In campaign news, Mitt Romney admitted in an interview that his church's past practice of polygamy was "troubling," but also added it had an upside. "There are a lot more Mormons around to vote for me than there might otherwise have been."
Meanwhile, Democratic candidate John Edwards appeared at recent campaign events looking disheveled, sporting an uneven and shaggy head of hair. Edwards, criticized for paying $400 to have his hair professionally styled, said he now goes to a local barbershop. The candidate said the switch had given him even greater empathy for the common man and woman. "For a long time I've talked about poverty in America," he said. "Now I know what it really means to be poor -- or at least look that way."
Pro-American Prime Minister Tony Blair of Britain said he would resign shortly, to be replaced by anti-American Gordon Brown. Meanwhile, French voters chose pro-American Nicolas Sarkozy to succeed anti-American Jacques Chirac. President Bush said he was happy with the results.
"Tony and I had many wonderful adventures together," he said, citing Iraq and Afghanistan. "I'm looking forward to Nicolas joining me on some new adventures as well."
In a related development, Bush announced that f rench fries were once again his favorite food but that he no longer was particularly fond of fish-and-chips.

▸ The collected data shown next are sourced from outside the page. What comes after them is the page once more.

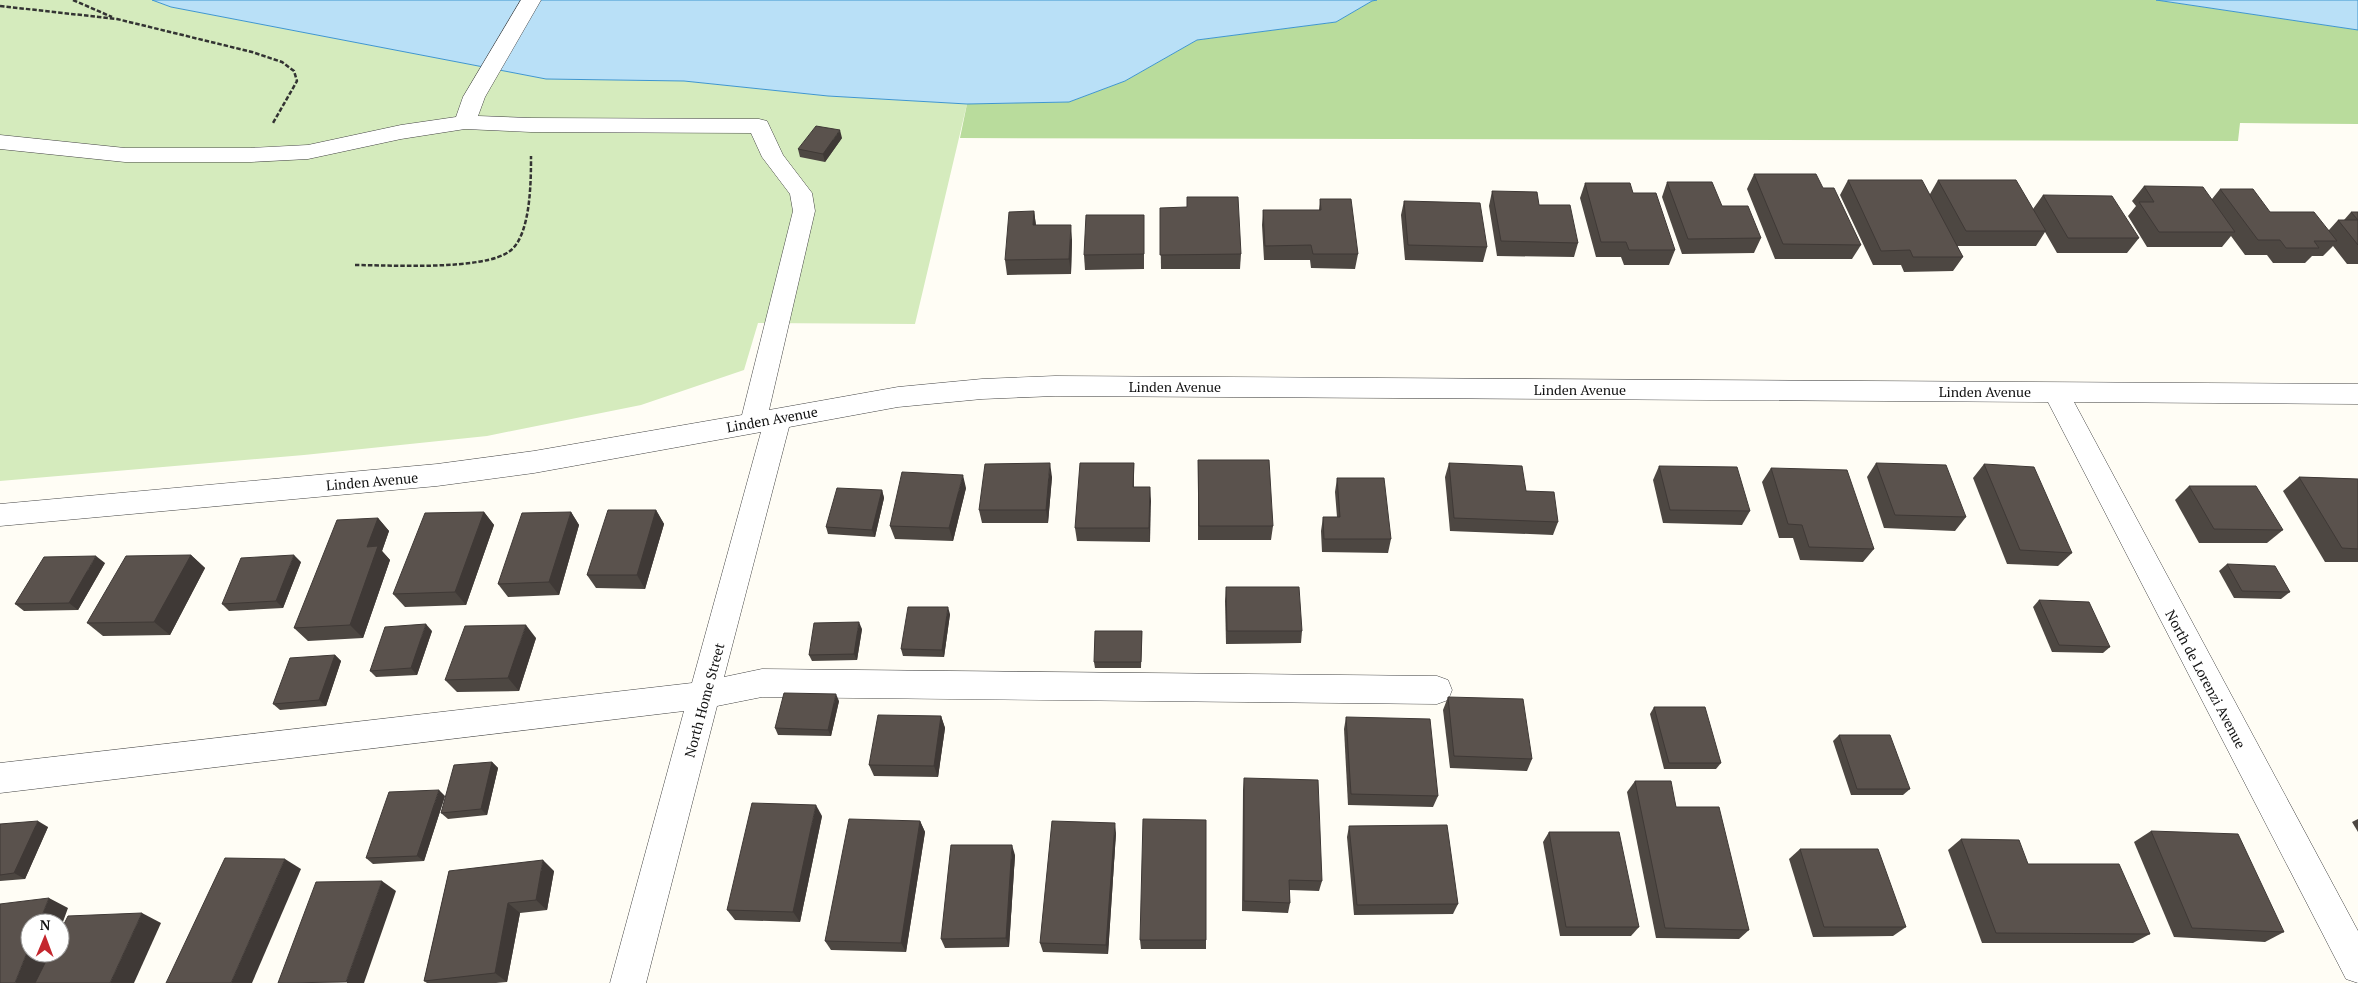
<svg xmlns="http://www.w3.org/2000/svg" width="2358" height="983" font-family="'PT Serif',serif">
<style>
.green{fill:#d5ebbd}
.forest{fill:#b9dc9c}
.water{fill:#b9e0f7;stroke:#3f96cf}
.lines{fill:none;stroke-linecap:round;stroke-linejoin:round}
.minor-casing{stroke:#444;stroke-width:1}
.path{stroke:#333;stroke-width:2.5;stroke-dasharray:4.5 2;stroke-linecap:butt}
.minor{fill:#fff;fill-rule:evenodd}
.wall{fill:#4d4742}
.shaded-wall{fill:#3f3936}
.building{fill:#5a524d;stroke:#3f3936}
.labels{text-anchor:middle;dominant-baseline:central;stroke-width:5;stroke-linejoin:round;paint-order:stroke}
.street-label{font-size:14px;fill:#111;stroke:#fff}
</style>
<rect width="100%" height="100%" fill="#fffdf5"/>
<polygon class="green" points="0,0 152,0 171,7 546,79 684,81 828,96 967,104 915,324 758,323 744,370 641,405 487,436 304,455 0,481"/>
<polygon class="forest" points="1377,0 2156,0 2358,30 2358,124 2240,123 2238,141 960,138 967,104 1069,102 1125,81 1197,40 1336,22 1372,1"/>
<g class="water">
<polygon points="152,0 1377,0 1372,1 1336,22 1197,40 1125,81 1069,102 967,104 828,96 684,81 546,79 171,7"/>
<polygon points="2156,0 2358,0 2358,30"/>
</g>
<g class="lines">
<g class="minor-casing">
<polygon id="minor" points="521,0 541,0 485,97 478,116 531,118 759,119 767,121 783,155 812,193 815,211 769,410 898,387 982,379 1055,376 2358,384 2358,404 2074,402 2358,931 2358,983 2346,979 2048,402 1055,396 982,399 898,407 789,427 724,677 762,669 1437,676 1448,680 1452,690 1448,700 1437,704 762,697 717,706 646,983 610,983 684,711 0,793 0,763 692,683 761,432 534,473 437,486 0,526 0,504 437,464 534,451 742,415 793,211 790,194 762,157 751,133 531,132 465,129 401,139 308,159 251,162 125,162 0,149 0,135 125,148 251,148 308,145 401,125 456,117 463,97"/>
</g>
<g class="path">
<polyline points="73,0 112,17"/>
<polyline points="0,6 117,19 252,52 282,62 294,71 297,81 273,123"/>
<path d="M355,265c34,0 129,6 155,-14 21,-16 21,-71 21,-95"/>
</g>
<use href="#minor" class="minor"/>
</g>
<g class="wall">
<polygon points="842,138 825,162 800,157 798,149"/>
<polygon points="1754,174 1823,188 1861,245 1852,259 1775,259 1747,189"/>
<polygon points="1848,180 1930,194 1938,180 2033,209 2043,195 2139,238 2127,253 2057,253 2045,232 2036,246 1957,246 1963,257 1953,271 1904,272 1901,265 1873,265 1840,195"/>
<polygon points="1667,182 1722,206 1761,238 1754,253 1682,254 1662,197"/>
<polygon points="1585,183 1633,193 1675,250 1669,265 1624,265 1621,257 1596,257 1580,198"/>
<polygon points="2144,186 2212,199 2220,189 2270,212 2329,230 2338,220 2344,220 2351,212 2358,212 2358,264 2347,264 2333,246 2323,256 2312,256 2305,263 2273,263 2267,255 2245,255 2231,236 2222,247 2147,247 2128,216 2136,206 2132,201"/>
<polygon points="1492,191 1539,205 1578,243 1574,257 1497,256 1489,206"/>
<polygon points="1320,199 1358,254 1355,269 1311,268 1310,260 1264,260 1262,225 1263,210 1319,210"/>
<polygon points="1404,201 1487,247 1483,262 1405,260 1401,215"/>
<polygon points="1160,208 1241,254 1240,269 1161,269"/>
<polygon points="1034,211 1036,225 1072,240 1071,274 1007,275 1005,260"/>
<polygon points="1144,229 1144,269 1085,270 1084,255"/>
<polygon points="1198,460 1273,526 1271,540 1198,540"/>
<polygon points="1134,463 1134,487 1150,487 1150,542 1077,541 1075,528"/>
<polygon points="1449,463 1526,491 1558,522 1553,535 1450,531 1445,477"/>
<polygon points="1876,463 1966,517 1955,531 1884,528 1867,477"/>
<polygon points="1984,464 2072,553 2058,566 2007,564 1973,478"/>
<polygon points="1659,466 1750,511 1742,525 1663,523 1653,480"/>
<polygon points="1771,468 1874,549 1863,562 1800,560 1793,538 1779,538 1762,482"/>
<polygon points="1052,477 1048,523 982,523 979,510"/>
<polygon points="2299,477 2358,479 2358,562 2325,562 2283,491"/>
<polygon points="1337,478 1391,539 1388,553 1322,552 1321,531 1323,517 1337,517 1335,492"/>
<polygon points="2189,486 2283,530 2267,543 2199,543 2175,500"/>
<polygon points="966,488 953,541 895,539 890,526"/>
<polygon points="882,490 884,498 875,537 828,534 826,527"/>
<polygon points="656,510 664,524 645,589 596,588 587,575"/>
<polygon points="484,512 494,525 466,605 405,607 393,594"/>
<polygon points="571,512 579,525 559,595 508,597 498,584"/>
<polygon points="378,518 389,531 382,551 390,560 363,638 308,641 294,628"/>
<polygon points="191,555 205,568 170,635 103,636 87,623"/>
<polygon points="301,562 283,608 229,611 222,604"/>
<polygon points="105,563 78,610 24,611 15,604"/>
<polygon points="2227,564 2290,592 2281,599 2234,598 2219,571"/>
<polygon points="1226,587 1302,631 1301,643 1226,644 1225,601"/>
<polygon points="2039,600 2110,647 2103,653 2052,652 2033,607"/>
<polygon points="950,614 944,657 903,656 901,649"/>
<polygon points="862,629 857,660 812,661 809,655"/>
<polygon points="432,631 417,675 376,677 370,671"/>
<polygon points="1142,631 1141,668 1095,668 1094,662"/>
<polygon points="536,638 519,691 457,692 445,680"/>
<polygon points="335,655 341,661 326,706 280,710 273,704"/>
<polygon points="1448,697 1532,759 1527,771 1450,768 1443,710"/>
<polygon points="839,701 831,736 778,735 775,728"/>
<polygon points="1654,707 1721,763 1716,769 1664,769 1650,714"/>
<polygon points="941,716 945,728 938,777 874,776 869,765"/>
<polygon points="1346,717 1438,796 1433,807 1348,805 1344,729"/>
<polygon points="1839,735 1910,789 1903,795 1851,795 1833,741"/>
<polygon points="492,762 498,768 487,815 448,819 441,813"/>
<polygon points="1244,778 1322,881 1319,891 1290,890 1290,903 1288,913 1242,911 1243,790"/>
<polygon points="1635,781 1676,807 1749,930 1739,939 1656,938 1627,792"/>
<polygon points="445,796 424,861 373,864 366,858"/>
<polygon points="822,816 800,922 735,920 727,910"/>
<polygon points="2358,819 2358,832 2352,822"/>
<polygon points="920,821 925,832 906,952 831,950 825,941"/>
<polygon points="0,824 48,827 25,879 0,881"/>
<polygon points="1349,826 1458,904 1453,914 1354,915 1347,837"/>
<polygon points="2151,831 2284,932 2265,942 2174,937 2134,842"/>
<polygon points="1549,832 1639,927 1631,936 1560,936 1543,842"/>
<polygon points="1116,833 1108,954 1043,952 1040,943"/>
<polygon points="1961,839 2028,864 2150,934 2133,943 1982,943 1948,850"/>
<polygon points="1800,849 1906,927 1893,936 1813,937 1789,859"/>
<polygon points="1015,855 1009,947 945,948 941,939"/>
<polygon points="449,871 554,871 547,910 520,913 507,982 496,983 427,983 424,981"/>
<polygon points="1140,940 1206,940 1206,949 1141,949"/>
</g>
<g class="shaded-wall">
<polygon points="840,130 842,138 825,162 823,154"/>
<polygon points="1034,211 1036,226 1033,225"/>
<polygon points="1071,225 1072,240 1071,274 1069,259"/>
<polygon points="1050,463 1052,477 1048,523 1046,510"/>
<polygon points="963,475 966,488 953,541 949,528"/>
<polygon points="1150,487 1151,501 1150,542 1149,528"/>
<polygon points="882,490 884,498 875,537 872,530"/>
<polygon points="656,510 664,524 645,589 637,575"/>
<polygon points="484,512 494,525 466,605 455,592"/>
<polygon points="571,512 579,525 559,595 549,582"/>
<polygon points="378,518 389,531 382,551 390,560 363,638 350,625 367,547"/>
<polygon points="191,555 205,568 170,635 154,622"/>
<polygon points="294,555 301,562 283,608 276,601"/>
<polygon points="96,556 105,563 78,610 69,603"/>
<polygon points="948,607 950,614 944,657 942,650"/>
<polygon points="859,622 862,629 857,660 854,654"/>
<polygon points="426,624 432,631 417,675 411,668"/>
<polygon points="526,625 536,638 519,691 508,678"/>
<polygon points="335,655 341,661 326,706 319,700"/>
<polygon points="836,694 839,701 831,736 828,730"/>
<polygon points="941,716 945,728 938,777 934,766"/>
<polygon points="492,762 498,768 487,815 481,809"/>
<polygon points="439,790 445,796 424,861 417,856"/>
<polygon points="816,805 822,816 800,922 793,912"/>
<polygon points="38,821 48,827 25,879 14,873"/>
<polygon points="920,821 925,832 906,952 901,943"/>
<polygon points="1115,823 1116,833 1108,954 1106,945"/>
<polygon points="1012,845 1015,855 1009,947 1006,938"/>
<polygon points="285,859 301,869 252,983 231,983"/>
<polygon points="543,860 554,871 547,910 536,900"/>
<polygon points="382,881 396,891 364,983 347,983 346,982"/>
<polygon points="49,898 68,908 60,930 60,923 39,923"/>
<polygon points="508,903 520,913 507,982 495,973"/>
<polygon points="142,913 161,923 134,983 110,983"/>
<polygon points="30,945 30,953 51,953 39,983 15,983"/>
</g>
<g class="building">
<polygon points="816,126 840,130 823,154 798,149"/>
<polygon points="1754,174 1816,174 1823,188 1834,188 1861,245 1783,244"/>
<polygon points="1848,180 1922,180 1963,257 1913,257 1910,250 1881,251"/>
<polygon points="1938,180 2016,180 2046,231 1966,231"/>
<polygon points="1667,182 1712,182 1722,206 1748,206 1761,238 1688,239"/>
<polygon points="1585,183 1630,183 1633,193 1656,193 1675,250 1629,250 1626,242 1601,242"/>
<polygon points="2144,186 2203,187 2235,232 2159,232 2139,202 2154,202"/>
<polygon points="2220,189 2253,189 2270,212 2314,212 2337,241 2314,241 2319,248 2286,248 2280,240 2258,240"/>
<polygon points="1492,191 1537,192 1539,205 1570,205 1578,243 1501,241"/>
<polygon points="2043,195 2112,196 2139,238 2068,238"/>
<polygon points="1187,197 1238,197 1241,254 1160,255 1160,208 1187,207"/>
<polygon points="1320,199 1351,199 1358,254 1313,254 1311,245 1265,246 1263,210 1321,210"/>
<polygon points="1404,201 1480,203 1487,247 1408,245"/>
<polygon points="1034,211 1033,225 1071,225 1069,259 1005,260 1009,212"/>
<polygon points="2351,212 2358,212 2358,245 2338,220 2358,220"/>
<polygon points="1086,215 1144,215 1144,254 1084,255"/>
<polygon points="1198,460 1269,460 1273,526 1199,526"/>
<polygon points="1050,463 1046,510 979,510 985,464"/>
<polygon points="1080,463 1134,463 1133,487 1150,487 1149,528 1075,528"/>
<polygon points="1449,463 1522,466 1526,491 1554,492 1558,522 1454,518"/>
<polygon points="1876,463 1946,465 1966,517 1895,515"/>
<polygon points="1984,464 2034,467 2072,553 2020,550"/>
<polygon points="1659,466 1737,467 1750,511 1670,510"/>
<polygon points="1771,468 1847,470 1874,549 1809,547 1802,525 1788,524"/>
<polygon points="902,472 963,475 949,528 890,526"/>
<polygon points="2299,477 2358,479 2358,549 2342,548"/>
<polygon points="1337,478 1384,478 1391,539 1324,539 1323,517 1340,517"/>
<polygon points="2189,486 2256,486 2283,530 2214,529"/>
<polygon points="837,488 882,490 872,530 826,527"/>
<polygon points="608,510 656,510 637,575 587,575"/>
<polygon points="484,512 455,592 393,594 425,513"/>
<polygon points="571,512 549,582 498,584 522,513"/>
<polygon points="378,518 367,547 378,546 350,625 294,628 337,520"/>
<polygon points="191,555 154,622 87,623 126,556"/>
<polygon points="294,555 276,601 222,604 241,558"/>
<polygon points="96,556 69,603 15,604 44,557"/>
<polygon points="2227,564 2275,566 2290,592 2242,591"/>
<polygon points="1226,587 1299,587 1302,631 1227,631"/>
<polygon points="2039,600 2089,602 2110,647 2059,645"/>
<polygon points="908,607 948,607 942,650 901,649"/>
<polygon points="859,622 854,654 809,655 814,623"/>
<polygon points="426,624 411,668 370,671 385,627"/>
<polygon points="526,625 508,678 445,680 465,626"/>
<polygon points="1095,631 1142,631 1141,662 1094,662"/>
<polygon points="335,655 319,700 273,704 290,658"/>
<polygon points="784,693 836,694 828,730 775,728"/>
<polygon points="1448,697 1523,699 1532,759 1454,756"/>
<polygon points="1654,707 1705,707 1721,763 1669,763"/>
<polygon points="878,715 941,716 934,766 869,765"/>
<polygon points="1346,717 1430,719 1438,796 1351,794"/>
<polygon points="1839,735 1890,735 1910,789 1857,789"/>
<polygon points="492,762 481,809 441,813 454,765"/>
<polygon points="1244,778 1318,780 1322,881 1289,880 1290,903 1244,901"/>
<polygon points="1635,781 1671,781 1676,807 1719,807 1749,930 1665,928"/>
<polygon points="439,790 417,856 366,858 389,792"/>
<polygon points="752,803 816,805 793,912 727,910"/>
<polygon points="849,819 920,821 901,943 825,941"/>
<polygon points="1143,819 1206,820 1206,940 1140,940"/>
<polygon points="38,821 14,873 0,875 0,824"/>
<polygon points="1052,821 1115,823 1106,945 1040,943"/>
<polygon points="1447,825 1458,904 1357,905 1349,826"/>
<polygon points="2151,831 2238,834 2284,932 2192,928"/>
<polygon points="1549,832 1619,832 1639,927 1566,927"/>
<polygon points="1961,839 2019,840 2028,864 2119,864 2150,934 1996,933"/>
<polygon points="951,845 1012,845 1006,938 941,939"/>
<polygon points="1800,849 1878,849 1906,927 1824,927"/>
<polygon points="225,858 285,859 231,983 166,983"/>
<polygon points="543,860 536,900 508,903 495,973 424,981 449,871"/>
<polygon points="382,881 346,982 278,983 316,882"/>
<polygon points="49,898 39,923 30,923 30,945 15,983 0,983 0,904"/>
<polygon points="142,913 110,983 35,983 50,953 60,953 60,932 68,916"/>
</g>
<g class="labels">
<g class="street-label">
<text x="1175" y="386">Linden Avenue</text>
<text x="1580" y="389">Linden Avenue</text>
<text x="1985" y="391">Linden Avenue</text>
<text transform="translate(772 419) rotate(-10)">Linden Avenue</text>
<text transform="translate(372 481) rotate(-5)">Linden Avenue</text>
<text transform="translate(2206 679) rotate(62)">North de Lorenzi Avenue</text>
<text transform="translate(704 700) rotate(-75)">North Home Street</text>
</g>
</g>
<g transform="translate(45 938) rotate(1)"><circle r="24" fill="#ffffff" stroke="#a0a0a0"/>
<path d="M0-4L9 19L0 12L-9 19Z" fill="#c4262e"/>
<text y="-8" font-size="14" font-weight="bold" text-anchor="middle" fill="#111111">N</text>
</g>
</svg>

In local news, Massachusetts Attorney General Martha Coakley unveiled a new crime-fighting strategy called "repentance instead of sentence" that would allow criminals to avoid incarceration if they expressed remorse for their actions. In the first example of the new policy, criminal charges were dropped against Peter Berdovsky and Sean Stevens after they agreed to apologize for bomb scares caused by their Aqua Teen guerrilla marketing campaign. Coakley said that the level of contrition demanded of future lawbreakers would be commensurate with the seriousness of the offense. "One 'I'm sorry' would probably suffice for breaking and entering," she said, " while murder might require an entire day of tearful regrets."
Furious Boston motorists ran red lights, cut off other vehicles, and beeped incessantly at slow-moving traffic upon learning that Boston had ranked only third in a nationwide survey of the worst cities for road rage. Most drivers said that, while disappointed, they would not give up. "Today, we begin our campaign for number one!" exclaimed one driver as he gave the finger to a pedestrian in a crosswalk while speeding through a school zone.
City workers joined Mayor Thomas Menino at a press conference urging the state Legislature to give Boston the authority to increase the meals tax. "Boston desperately needs new revenues to improve salaries . . . uh, I mean, schools," said one worker. "This new money is critical to boosting pensions . . . uh, I mean, public safety," added another.
Finally, in sad news, the Rev. Jerry Falwell died at age 73. Although doctors attributed his death to cardiac arrest, God disagreed, saying that He had killed the fundamentalist preacher. "For years, Jerry has been blaming me for everything from AIDS to the 9/11 terrorists attacks, saying it was some sort of divine retribution," the Deity said. "Quite frankly, I'd had enough."
Published on May 20, 2007. "The Fortnight That Wasn't" appears
every other week on the op-ed page of The Boston Sunday Globe.